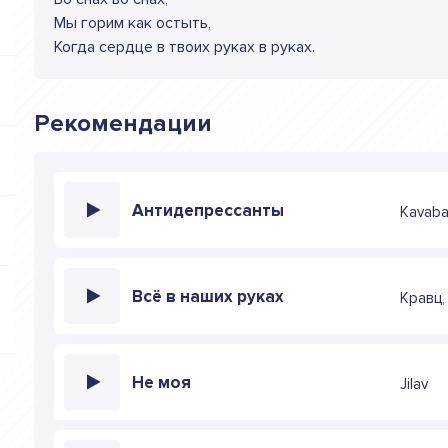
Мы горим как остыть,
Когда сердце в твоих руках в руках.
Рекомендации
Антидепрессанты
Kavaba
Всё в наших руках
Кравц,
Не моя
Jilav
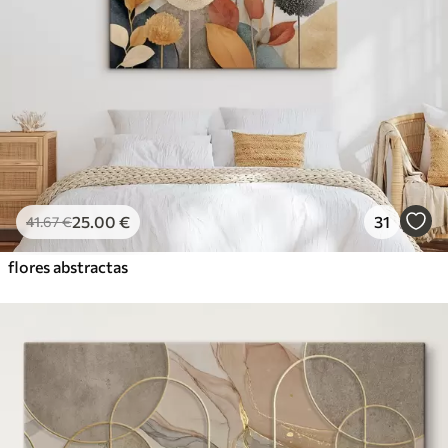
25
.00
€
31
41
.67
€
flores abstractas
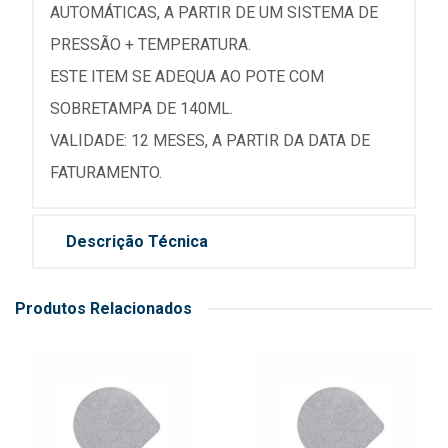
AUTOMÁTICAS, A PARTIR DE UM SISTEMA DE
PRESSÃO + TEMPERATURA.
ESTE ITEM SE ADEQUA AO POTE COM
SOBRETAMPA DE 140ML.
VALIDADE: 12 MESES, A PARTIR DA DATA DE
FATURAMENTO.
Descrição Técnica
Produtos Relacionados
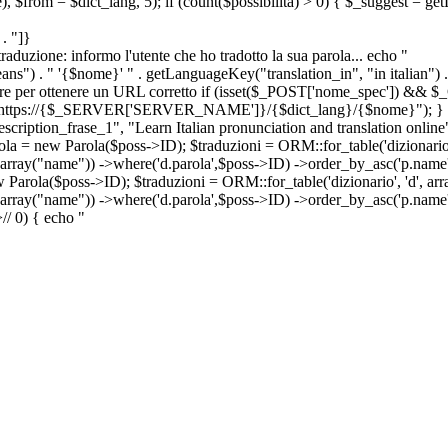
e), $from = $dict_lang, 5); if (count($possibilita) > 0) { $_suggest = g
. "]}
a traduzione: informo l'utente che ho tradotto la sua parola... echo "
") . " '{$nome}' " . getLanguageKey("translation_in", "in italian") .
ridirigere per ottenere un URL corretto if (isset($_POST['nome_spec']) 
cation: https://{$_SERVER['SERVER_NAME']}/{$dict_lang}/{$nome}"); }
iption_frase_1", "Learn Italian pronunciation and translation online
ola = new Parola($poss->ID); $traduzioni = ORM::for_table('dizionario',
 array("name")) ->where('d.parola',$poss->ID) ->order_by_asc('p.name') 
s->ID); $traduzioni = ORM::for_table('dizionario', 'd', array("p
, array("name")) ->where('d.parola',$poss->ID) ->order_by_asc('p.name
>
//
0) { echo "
==============================
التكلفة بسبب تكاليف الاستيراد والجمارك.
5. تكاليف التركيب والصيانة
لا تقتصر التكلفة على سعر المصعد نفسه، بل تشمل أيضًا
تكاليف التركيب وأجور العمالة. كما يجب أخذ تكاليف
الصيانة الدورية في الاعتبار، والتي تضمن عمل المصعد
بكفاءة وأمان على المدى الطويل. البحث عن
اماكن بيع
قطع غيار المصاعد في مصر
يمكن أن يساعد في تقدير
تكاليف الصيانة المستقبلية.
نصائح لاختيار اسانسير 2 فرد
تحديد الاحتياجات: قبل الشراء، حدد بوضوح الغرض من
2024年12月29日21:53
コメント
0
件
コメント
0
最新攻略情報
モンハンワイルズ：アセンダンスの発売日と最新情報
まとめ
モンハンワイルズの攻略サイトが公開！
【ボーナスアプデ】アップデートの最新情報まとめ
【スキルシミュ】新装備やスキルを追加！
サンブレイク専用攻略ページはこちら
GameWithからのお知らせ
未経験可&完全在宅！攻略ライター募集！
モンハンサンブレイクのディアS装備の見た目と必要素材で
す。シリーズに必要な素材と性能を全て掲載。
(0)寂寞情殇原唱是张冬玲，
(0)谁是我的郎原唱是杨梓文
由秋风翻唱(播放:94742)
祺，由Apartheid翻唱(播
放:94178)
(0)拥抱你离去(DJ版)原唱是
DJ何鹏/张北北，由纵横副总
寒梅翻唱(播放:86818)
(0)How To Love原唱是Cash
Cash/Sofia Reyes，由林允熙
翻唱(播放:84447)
==============================
• [Task directions]: Every line of the listing that includes the word "echo" belongs in the answer.

• [Your solution]:
a traduzione: informo l'utente che ho tradotto la sua parola... echo "
0) { echo "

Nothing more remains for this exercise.